A friend recently admitted to living with fear, much of it irrational, he said. I was initially surprised since my friend has a sense of humor that is non-stop and an ability to laugh at himself that he should franchise. But this was a serious moment. I knew he was asking for insight, so I tried to oblige.

I believe, from what he told me, that he understood his fear, that it was mostly about aging and what comes after. Over the years a legendary focus on his own health had prompted much teasing – but respect as well – from his many friends. He seems to realize that most often “the person who is teased is loved,” and I know he knows how loved he is.

But admitting to being fearful, and even understanding how a fear can overshadow a life, does nothing to disarm it. Naming it becomes very important, though, since fear tends to work best in the dark where it feeds on itself and often spawns other fears. Understanding and naming the fear rarely helps, however. If anything, they provide the arena for confrontation.

Years ago I read a little book by Gerald Jampolsky titled “Love Is Letting Go of Fear” from which I began to learn about the power of acceptance, an essential quality of love. I learned somewhat later that acceptance was a quantum leap beyond tolerance, which can mean “putting up with” or “suffering through.” For instance, tolerating differences among others is vastly different from accepting them.

Acceptance means so much more. So I told my friend, “I have discovered the fear of the unknown is neutralized by accepting and embracing not-knowing.

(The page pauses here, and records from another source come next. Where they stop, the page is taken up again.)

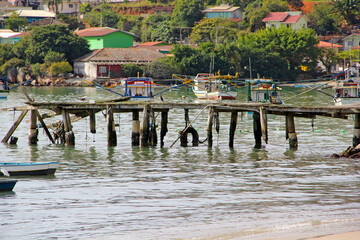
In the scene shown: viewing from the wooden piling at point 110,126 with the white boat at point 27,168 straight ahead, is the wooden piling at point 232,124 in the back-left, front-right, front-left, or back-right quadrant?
back-left

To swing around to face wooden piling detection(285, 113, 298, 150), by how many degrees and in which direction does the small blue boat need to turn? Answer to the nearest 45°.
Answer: approximately 45° to its left

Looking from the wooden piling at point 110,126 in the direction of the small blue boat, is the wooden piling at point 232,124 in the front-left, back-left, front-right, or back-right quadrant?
back-left

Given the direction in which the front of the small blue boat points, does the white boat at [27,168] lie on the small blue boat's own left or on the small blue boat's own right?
on the small blue boat's own left

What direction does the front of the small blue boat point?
to the viewer's right

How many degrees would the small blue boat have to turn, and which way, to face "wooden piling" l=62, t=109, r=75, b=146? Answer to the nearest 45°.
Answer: approximately 90° to its left

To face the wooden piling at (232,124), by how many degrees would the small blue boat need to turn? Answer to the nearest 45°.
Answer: approximately 45° to its left

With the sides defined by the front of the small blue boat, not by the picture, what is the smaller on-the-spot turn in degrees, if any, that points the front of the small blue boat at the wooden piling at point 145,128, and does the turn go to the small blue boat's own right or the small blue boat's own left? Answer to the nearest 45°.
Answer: approximately 45° to the small blue boat's own left
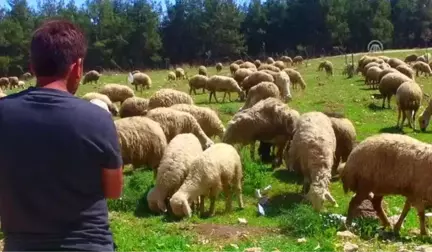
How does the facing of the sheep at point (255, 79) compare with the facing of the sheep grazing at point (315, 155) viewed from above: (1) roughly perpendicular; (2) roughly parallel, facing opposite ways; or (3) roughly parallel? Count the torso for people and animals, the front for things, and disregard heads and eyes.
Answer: roughly perpendicular

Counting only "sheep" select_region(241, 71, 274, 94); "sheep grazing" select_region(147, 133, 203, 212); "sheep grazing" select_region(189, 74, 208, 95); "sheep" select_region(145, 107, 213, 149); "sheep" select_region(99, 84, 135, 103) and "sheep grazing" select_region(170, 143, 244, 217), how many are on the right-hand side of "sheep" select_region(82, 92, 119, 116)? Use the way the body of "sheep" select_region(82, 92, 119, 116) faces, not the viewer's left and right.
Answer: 3

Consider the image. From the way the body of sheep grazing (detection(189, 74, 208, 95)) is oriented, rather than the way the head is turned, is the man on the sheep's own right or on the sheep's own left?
on the sheep's own left

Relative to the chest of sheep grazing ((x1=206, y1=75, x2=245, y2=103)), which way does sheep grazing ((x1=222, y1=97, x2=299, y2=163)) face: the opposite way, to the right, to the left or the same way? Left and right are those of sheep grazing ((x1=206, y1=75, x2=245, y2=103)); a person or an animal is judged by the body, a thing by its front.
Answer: the opposite way

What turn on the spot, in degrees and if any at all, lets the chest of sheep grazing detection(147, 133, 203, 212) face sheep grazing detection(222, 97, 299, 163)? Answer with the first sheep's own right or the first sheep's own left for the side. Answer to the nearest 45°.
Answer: approximately 180°

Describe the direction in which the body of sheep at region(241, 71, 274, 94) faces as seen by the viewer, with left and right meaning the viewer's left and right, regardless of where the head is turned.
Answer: facing to the left of the viewer

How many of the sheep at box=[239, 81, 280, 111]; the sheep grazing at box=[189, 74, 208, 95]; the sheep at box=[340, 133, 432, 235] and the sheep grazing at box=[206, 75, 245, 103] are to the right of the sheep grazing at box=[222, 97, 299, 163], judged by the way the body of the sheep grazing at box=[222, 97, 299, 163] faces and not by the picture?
3

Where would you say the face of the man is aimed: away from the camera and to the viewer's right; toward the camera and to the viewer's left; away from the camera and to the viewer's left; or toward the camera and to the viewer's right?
away from the camera and to the viewer's right

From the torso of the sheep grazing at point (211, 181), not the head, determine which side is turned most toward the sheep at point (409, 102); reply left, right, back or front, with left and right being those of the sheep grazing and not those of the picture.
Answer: back

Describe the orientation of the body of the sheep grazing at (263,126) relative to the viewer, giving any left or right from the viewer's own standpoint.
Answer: facing to the left of the viewer
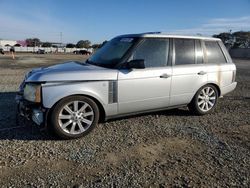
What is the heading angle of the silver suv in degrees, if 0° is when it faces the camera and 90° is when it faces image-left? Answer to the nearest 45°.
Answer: approximately 45°
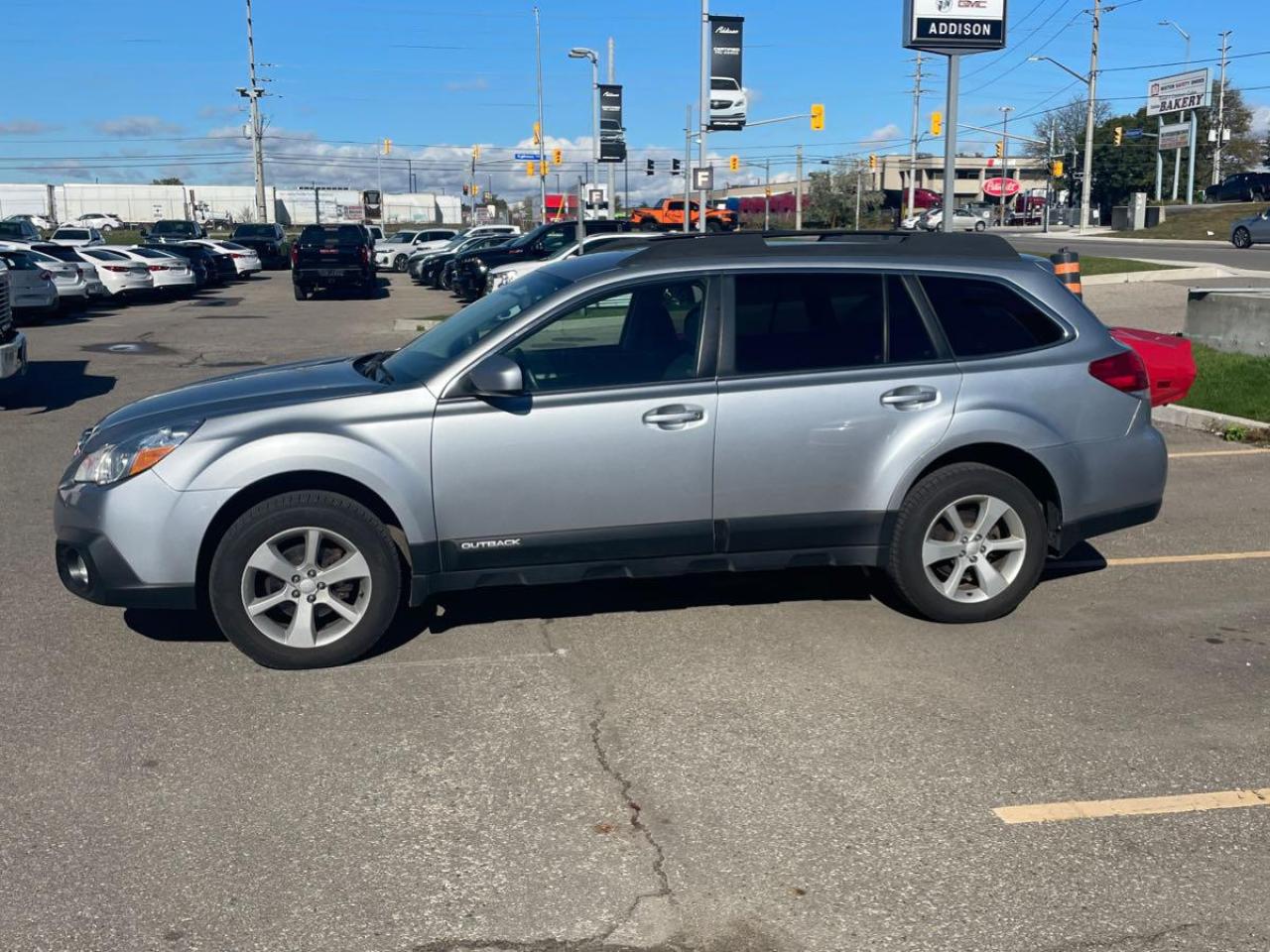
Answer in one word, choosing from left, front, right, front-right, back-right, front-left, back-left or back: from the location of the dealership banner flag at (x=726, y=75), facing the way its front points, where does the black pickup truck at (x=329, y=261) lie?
right

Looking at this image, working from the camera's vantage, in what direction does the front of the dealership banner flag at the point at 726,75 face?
facing the viewer

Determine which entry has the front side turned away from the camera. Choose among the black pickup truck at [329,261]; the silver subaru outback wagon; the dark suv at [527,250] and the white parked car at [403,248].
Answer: the black pickup truck

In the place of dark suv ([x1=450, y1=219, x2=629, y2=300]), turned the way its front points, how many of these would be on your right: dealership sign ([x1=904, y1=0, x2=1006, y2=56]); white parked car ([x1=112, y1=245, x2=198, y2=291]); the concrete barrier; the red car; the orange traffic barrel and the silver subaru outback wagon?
1

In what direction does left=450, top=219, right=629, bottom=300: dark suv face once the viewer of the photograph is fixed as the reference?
facing the viewer and to the left of the viewer

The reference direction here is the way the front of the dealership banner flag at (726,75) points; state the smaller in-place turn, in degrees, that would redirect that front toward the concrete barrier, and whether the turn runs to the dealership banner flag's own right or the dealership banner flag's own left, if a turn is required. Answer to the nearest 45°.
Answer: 0° — it already faces it

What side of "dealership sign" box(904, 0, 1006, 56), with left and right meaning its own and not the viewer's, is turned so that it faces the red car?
front

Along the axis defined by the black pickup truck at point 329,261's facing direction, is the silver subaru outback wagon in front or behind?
behind

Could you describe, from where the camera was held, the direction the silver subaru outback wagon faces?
facing to the left of the viewer

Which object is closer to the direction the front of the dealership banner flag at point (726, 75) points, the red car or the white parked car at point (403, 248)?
the red car

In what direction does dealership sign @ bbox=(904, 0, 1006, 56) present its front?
toward the camera

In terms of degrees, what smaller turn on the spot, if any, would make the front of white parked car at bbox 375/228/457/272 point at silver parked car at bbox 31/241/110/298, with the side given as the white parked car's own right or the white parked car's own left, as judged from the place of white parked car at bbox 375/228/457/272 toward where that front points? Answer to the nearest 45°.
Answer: approximately 45° to the white parked car's own left

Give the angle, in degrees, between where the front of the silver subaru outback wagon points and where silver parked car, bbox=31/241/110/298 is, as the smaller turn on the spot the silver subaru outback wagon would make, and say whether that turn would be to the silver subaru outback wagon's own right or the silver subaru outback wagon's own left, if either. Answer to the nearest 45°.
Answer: approximately 45° to the silver subaru outback wagon's own right

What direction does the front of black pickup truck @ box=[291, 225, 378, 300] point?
away from the camera

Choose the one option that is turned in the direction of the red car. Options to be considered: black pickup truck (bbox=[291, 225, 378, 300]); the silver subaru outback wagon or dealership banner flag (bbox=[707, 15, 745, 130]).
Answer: the dealership banner flag
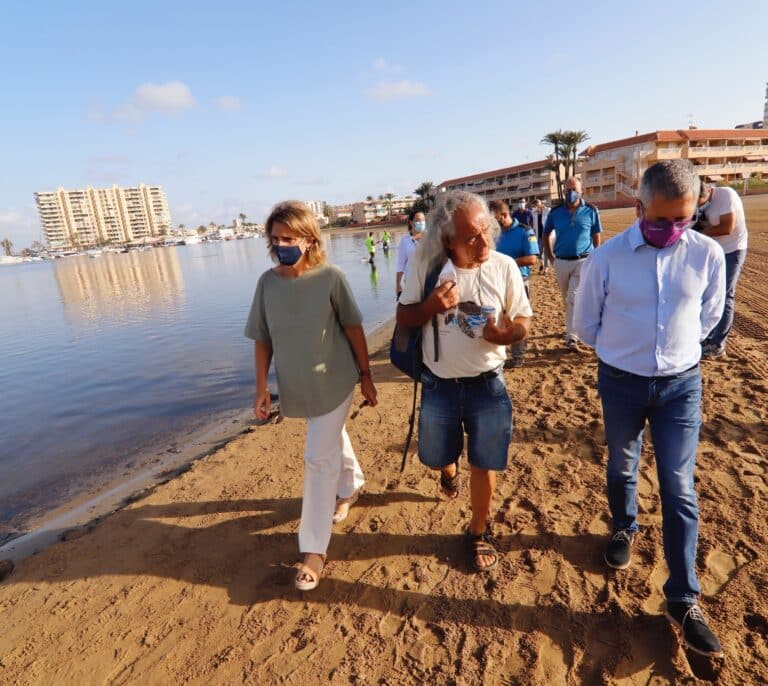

It’s like shaking hands with the enemy.” I should have said as well that embracing fear also works to neutralize it.

One needs to know that acceptance is not a synonym for agreeing with or approving of. Nor does it mean giving into or surrendering. It is simply about seeing fear for how it works, realizing it gets its power from those it afflicts; fear can do nothing without that power. As long as one holds on to fear, fear has its way. So in the arena of confrontation, all one need do is let it go.

Easily said, but not easily done. Aging is what it is, though different for everyone. And what comes after is inevitable. Certainly how and when both happen can be a concern. But even those issues are powerless until one chooses to fear them. When one lets go – also a choice – and focuses instead on the gift of every moment, fear is denied the future in which it lives. Letting go, after all, is really about giving self to self – and accepting the gift.